▶ Work request: Extract all of the entries and set them down verbatim.

[Opening Given records section]

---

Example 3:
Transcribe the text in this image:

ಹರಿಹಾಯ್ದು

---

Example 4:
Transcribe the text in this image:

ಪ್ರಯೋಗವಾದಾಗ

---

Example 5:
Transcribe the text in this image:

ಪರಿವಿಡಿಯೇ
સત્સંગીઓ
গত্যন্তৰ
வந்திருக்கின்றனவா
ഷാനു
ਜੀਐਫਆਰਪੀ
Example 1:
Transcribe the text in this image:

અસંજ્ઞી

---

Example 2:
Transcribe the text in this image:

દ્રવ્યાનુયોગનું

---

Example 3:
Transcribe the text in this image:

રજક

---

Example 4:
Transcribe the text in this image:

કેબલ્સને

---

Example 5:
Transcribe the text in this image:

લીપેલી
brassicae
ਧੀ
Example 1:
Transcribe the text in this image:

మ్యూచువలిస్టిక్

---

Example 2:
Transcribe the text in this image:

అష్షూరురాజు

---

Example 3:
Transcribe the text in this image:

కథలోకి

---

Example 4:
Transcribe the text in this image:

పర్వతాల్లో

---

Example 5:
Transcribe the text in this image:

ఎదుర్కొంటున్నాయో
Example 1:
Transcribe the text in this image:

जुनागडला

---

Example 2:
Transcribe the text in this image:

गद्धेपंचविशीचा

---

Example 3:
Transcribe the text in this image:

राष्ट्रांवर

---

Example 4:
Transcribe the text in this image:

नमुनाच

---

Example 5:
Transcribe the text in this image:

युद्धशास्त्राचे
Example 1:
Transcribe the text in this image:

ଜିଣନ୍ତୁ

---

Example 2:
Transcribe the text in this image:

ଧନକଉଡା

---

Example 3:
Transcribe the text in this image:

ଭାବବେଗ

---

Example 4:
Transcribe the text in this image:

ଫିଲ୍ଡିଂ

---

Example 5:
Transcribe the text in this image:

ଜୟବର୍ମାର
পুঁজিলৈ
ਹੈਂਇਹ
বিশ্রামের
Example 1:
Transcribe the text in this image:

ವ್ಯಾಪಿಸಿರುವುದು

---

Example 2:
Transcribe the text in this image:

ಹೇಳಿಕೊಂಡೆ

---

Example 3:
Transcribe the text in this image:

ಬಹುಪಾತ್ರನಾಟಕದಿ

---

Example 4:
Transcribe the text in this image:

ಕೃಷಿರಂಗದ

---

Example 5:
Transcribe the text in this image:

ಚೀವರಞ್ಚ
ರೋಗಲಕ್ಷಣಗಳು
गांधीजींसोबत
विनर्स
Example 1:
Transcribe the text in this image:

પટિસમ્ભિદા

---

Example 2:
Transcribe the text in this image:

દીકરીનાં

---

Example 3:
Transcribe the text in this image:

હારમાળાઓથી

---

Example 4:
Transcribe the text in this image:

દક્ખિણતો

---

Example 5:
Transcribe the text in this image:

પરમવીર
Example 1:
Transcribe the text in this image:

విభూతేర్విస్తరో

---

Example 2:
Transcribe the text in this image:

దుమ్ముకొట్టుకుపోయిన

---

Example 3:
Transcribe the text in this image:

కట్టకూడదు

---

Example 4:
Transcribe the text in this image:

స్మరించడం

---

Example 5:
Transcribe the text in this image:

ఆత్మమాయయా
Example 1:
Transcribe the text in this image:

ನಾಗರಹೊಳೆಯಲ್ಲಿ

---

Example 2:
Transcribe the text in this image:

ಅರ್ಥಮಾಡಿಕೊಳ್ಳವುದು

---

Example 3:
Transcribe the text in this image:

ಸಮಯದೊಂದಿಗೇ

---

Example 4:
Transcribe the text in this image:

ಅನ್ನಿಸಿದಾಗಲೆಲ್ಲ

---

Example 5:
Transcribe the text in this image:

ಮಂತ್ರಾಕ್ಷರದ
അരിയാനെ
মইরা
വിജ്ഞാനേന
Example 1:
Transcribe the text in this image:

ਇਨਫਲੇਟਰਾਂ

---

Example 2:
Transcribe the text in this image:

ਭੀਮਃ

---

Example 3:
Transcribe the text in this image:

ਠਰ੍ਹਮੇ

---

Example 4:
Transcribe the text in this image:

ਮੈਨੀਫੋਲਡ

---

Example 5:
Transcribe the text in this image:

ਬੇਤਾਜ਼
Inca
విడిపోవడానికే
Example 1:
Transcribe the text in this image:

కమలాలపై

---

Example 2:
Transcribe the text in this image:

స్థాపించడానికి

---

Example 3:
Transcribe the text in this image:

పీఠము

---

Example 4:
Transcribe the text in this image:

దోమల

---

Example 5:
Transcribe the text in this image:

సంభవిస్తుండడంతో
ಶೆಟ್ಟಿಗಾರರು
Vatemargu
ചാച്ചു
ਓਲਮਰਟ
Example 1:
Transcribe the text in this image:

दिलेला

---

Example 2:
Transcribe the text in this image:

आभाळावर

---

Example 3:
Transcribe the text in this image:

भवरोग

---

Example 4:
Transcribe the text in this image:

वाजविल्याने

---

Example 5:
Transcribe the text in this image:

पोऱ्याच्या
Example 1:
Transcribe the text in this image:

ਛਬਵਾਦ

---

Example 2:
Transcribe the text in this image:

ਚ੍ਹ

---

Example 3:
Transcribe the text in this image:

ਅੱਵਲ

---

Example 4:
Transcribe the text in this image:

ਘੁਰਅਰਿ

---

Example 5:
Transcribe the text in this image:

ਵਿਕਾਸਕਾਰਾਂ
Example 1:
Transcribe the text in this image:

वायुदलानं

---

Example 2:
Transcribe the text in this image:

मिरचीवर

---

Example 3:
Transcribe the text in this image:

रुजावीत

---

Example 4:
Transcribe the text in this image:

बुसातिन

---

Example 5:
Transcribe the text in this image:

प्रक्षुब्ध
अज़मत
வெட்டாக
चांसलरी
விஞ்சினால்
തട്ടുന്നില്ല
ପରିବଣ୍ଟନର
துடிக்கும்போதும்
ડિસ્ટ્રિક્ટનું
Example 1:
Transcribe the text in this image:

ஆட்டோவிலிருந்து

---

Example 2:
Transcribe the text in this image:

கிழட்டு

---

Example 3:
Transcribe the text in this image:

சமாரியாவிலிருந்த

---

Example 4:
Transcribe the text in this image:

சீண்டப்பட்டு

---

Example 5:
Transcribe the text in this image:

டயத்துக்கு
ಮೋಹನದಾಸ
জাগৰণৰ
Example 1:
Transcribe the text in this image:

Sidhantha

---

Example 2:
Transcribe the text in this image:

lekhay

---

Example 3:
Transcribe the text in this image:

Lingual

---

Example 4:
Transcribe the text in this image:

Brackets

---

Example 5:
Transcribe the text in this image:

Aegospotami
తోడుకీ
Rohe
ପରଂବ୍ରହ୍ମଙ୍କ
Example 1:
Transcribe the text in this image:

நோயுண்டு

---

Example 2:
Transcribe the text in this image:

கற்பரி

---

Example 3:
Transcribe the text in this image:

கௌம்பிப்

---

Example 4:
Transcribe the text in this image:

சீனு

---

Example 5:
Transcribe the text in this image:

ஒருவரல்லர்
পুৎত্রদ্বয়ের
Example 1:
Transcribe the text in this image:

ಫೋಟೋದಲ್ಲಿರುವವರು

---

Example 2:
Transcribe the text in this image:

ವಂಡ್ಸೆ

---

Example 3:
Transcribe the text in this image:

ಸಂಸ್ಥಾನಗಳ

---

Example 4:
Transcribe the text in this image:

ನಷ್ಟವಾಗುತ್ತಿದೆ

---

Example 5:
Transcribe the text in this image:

[Closing Given records section]

▶ Solution for this exercise:
---

Example 3:
Transcribe the text in this image:

ಹರಿಹಾಯ್ದು

---

Example 4:
Transcribe the text in this image:

ಪ್ರಯೋಗವಾದಾಗ

---

Example 5:
Transcribe the text in this image:

ಪರಿವಿಡಿಯೇ
સત્સંગીઓ
গত্যন্তৰ
வந்திருக்கின்றனவா
ഷാനു
ਜੀਐਫਆਰਪੀ
Example 1:
Transcribe the text in this image:

અસંજ્ઞી

---

Example 2:
Transcribe the text in this image:

દ્રવ્યાનુયોગનું

---

Example 3:
Transcribe the text in this image:

રજક

---

Example 4:
Transcribe the text in this image:

કેબલ્સને

---

Example 5:
Transcribe the text in this image:

લીપેલી
brassicae
ਧੀ
Example 1:
Transcribe the text in this image:

మ్యూచువలిస్టిక్

---

Example 2:
Transcribe the text in this image:

అష్షూరురాజు

---

Example 3:
Transcribe the text in this image:

కథలోకి

---

Example 4:
Transcribe the text in this image:

పర్వతాల్లో

---

Example 5:
Transcribe the text in this image:

ఎదుర్కొంటున్నాయో
Example 1:
Transcribe the text in this image:

जुनागडला

---

Example 2:
Transcribe the text in this image:

गद्धेपंचविशीचा

---

Example 3:
Transcribe the text in this image:

राष्ट्रांवर

---

Example 4:
Transcribe the text in this image:

नमुनाच

---

Example 5:
Transcribe the text in this image:

युद्धशास्त्राचे
Example 1:
Transcribe the text in this image:

ଜିଣନ୍ତୁ

---

Example 2:
Transcribe the text in this image:

ଧନକଉଡା

---

Example 3:
Transcribe the text in this image:

ଭାବବେଗ

---

Example 4:
Transcribe the text in this image:

ଫିଲ୍ଡିଂ

---

Example 5:
Transcribe the text in this image:

ଜୟବର୍ମାର
পুঁজিলৈ
ਹੈਂਇਹ
বিশ্রামের
Example 1:
Transcribe the text in this image:

ವ್ಯಾಪಿಸಿರುವುದು

---

Example 2:
Transcribe the text in this image:

ಹೇಳಿಕೊಂಡೆ

---

Example 3:
Transcribe the text in this image:

ಬಹುಪಾತ್ರನಾಟಕದಿ

---

Example 4:
Transcribe the text in this image:

ಕೃಷಿರಂಗದ

---

Example 5:
Transcribe the text in this image:

ಚೀವರಞ್ಚ
ರೋಗಲಕ್ಷಣಗಳು
गांधीजींसोबत
विनर्स
Example 1:
Transcribe the text in this image:

પટિસમ્ભિદા

---

Example 2:
Transcribe the text in this image:

દીકરીનાં

---

Example 3:
Transcribe the text in this image:

હારમાળાઓથી

---

Example 4:
Transcribe the text in this image:

દક્ખિણતો

---

Example 5:
Transcribe the text in this image:

પરમવીર
Example 1:
Transcribe the text in this image:

విభూతేర్విస్తరో

---

Example 2:
Transcribe the text in this image:

దుమ్ముకొట్టుకుపోయిన

---

Example 3:
Transcribe the text in this image:

కట్టకూడదు

---

Example 4:
Transcribe the text in this image:

స్మరించడం

---

Example 5:
Transcribe the text in this image:

ఆత్మమాయయా
Example 1:
Transcribe the text in this image:

ನಾಗರಹೊಳೆಯಲ್ಲಿ

---

Example 2:
Transcribe the text in this image:

ಅರ್ಥಮಾಡಿಕೊಳ್ಳವುದು

---

Example 3:
Transcribe the text in this image:

ಸಮಯದೊಂದಿಗೇ

---

Example 4:
Transcribe the text in this image:

ಅನ್ನಿಸಿದಾಗಲೆಲ್ಲ

---

Example 5:
Transcribe the text in this image:

ಮಂತ್ರಾಕ್ಷರದ
അരിയാനെ
মইরা
വിജ്ഞാനേന
Example 1:
Transcribe the text in this image:

ਇਨਫਲੇਟਰਾਂ

---

Example 2:
Transcribe the text in this image:

ਭੀਮਃ

---

Example 3:
Transcribe the text in this image:

ਠਰ੍ਹਮੇ

---

Example 4:
Transcribe the text in this image:

ਮੈਨੀਫੋਲਡ

---

Example 5:
Transcribe the text in this image:

ਬੇਤਾਜ਼
Inca
విడిపోవడానికే
Example 1:
Transcribe the text in this image:

కమలాలపై

---

Example 2:
Transcribe the text in this image:

స్థాపించడానికి

---

Example 3:
Transcribe the text in this image:

పీఠము

---

Example 4:
Transcribe the text in this image:

దోమల

---

Example 5:
Transcribe the text in this image:

సంభవిస్తుండడంతో
ಶೆಟ್ಟಿಗಾರರು
Vatemargu
ചാച്ചു
ਓਲਮਰਟ
Example 1:
Transcribe the text in this image:

दिलेला

---

Example 2:
Transcribe the text in this image:

आभाळावर

---

Example 3:
Transcribe the text in this image:

भवरोग

---

Example 4:
Transcribe the text in this image:

वाजविल्याने

---

Example 5:
Transcribe the text in this image:

पोऱ्याच्या
Example 1:
Transcribe the text in this image:

ਛਬਵਾਦ

---

Example 2:
Transcribe the text in this image:

ਚ੍ਹ

---

Example 3:
Transcribe the text in this image:

ਅੱਵਲ

---

Example 4:
Transcribe the text in this image:

ਘੁਰਅਰਿ

---

Example 5:
Transcribe the text in this image:

ਵਿਕਾਸਕਾਰਾਂ
Example 1:
Transcribe the text in this image:

वायुदलानं

---

Example 2:
Transcribe the text in this image:

मिरचीवर

---

Example 3:
Transcribe the text in this image:

रुजावीत

---

Example 4:
Transcribe the text in this image:

बुसातिन

---

Example 5:
Transcribe the text in this image:

प्रक्षुब्ध
अज़मत
வெட்டாக
चांसलरी
விஞ்சினால்
തട്ടുന്നില്ല
ପରିବଣ୍ଟନର
துடிக்கும்போதும்
ડિસ્ટ્રિક્ટનું
Example 1:
Transcribe the text in this image:

ஆட்டோவிலிருந்து

---

Example 2:
Transcribe the text in this image:

கிழட்டு

---

Example 3:
Transcribe the text in this image:

சமாரியாவிலிருந்த

---

Example 4:
Transcribe the text in this image:

சீண்டப்பட்டு

---

Example 5:
Transcribe the text in this image:

டயத்துக்கு
ಮೋಹನದಾಸ
জাগৰণৰ
Example 1:
Transcribe the text in this image:

Sidhantha

---

Example 2:
Transcribe the text in this image:

lekhay

---

Example 3:
Transcribe the text in this image:

Lingual

---

Example 4:
Transcribe the text in this image:

Brackets

---

Example 5:
Transcribe the text in this image:

Aegospotami
తోడుకీ
Rohe
ପରଂବ୍ରହ୍ମଙ୍କ
Example 1:
Transcribe the text in this image:

நோயுண்டு

---

Example 2:
Transcribe the text in this image:

கற்பரி

---

Example 3:
Transcribe the text in this image:

கௌம்பிப்

---

Example 4:
Transcribe the text in this image:

சீனு

---

Example 5:
Transcribe the text in this image:

ஒருவரல்லர்
পুৎত্রদ্বয়ের
Example 1:
Transcribe the text in this image:

ಫೋಟೋದಲ್ಲಿರುವವರು

---

Example 2:
Transcribe the text in this image:

ವಂಡ್ಸೆ

---

Example 3:
Transcribe the text in this image:

ಸಂಸ್ಥಾನಗಳ

---

Example 4:
Transcribe the text in this image:

ನಷ್ಟವಾಗುತ್ತಿದೆ

---

Example 5:
Transcribe the text in this image:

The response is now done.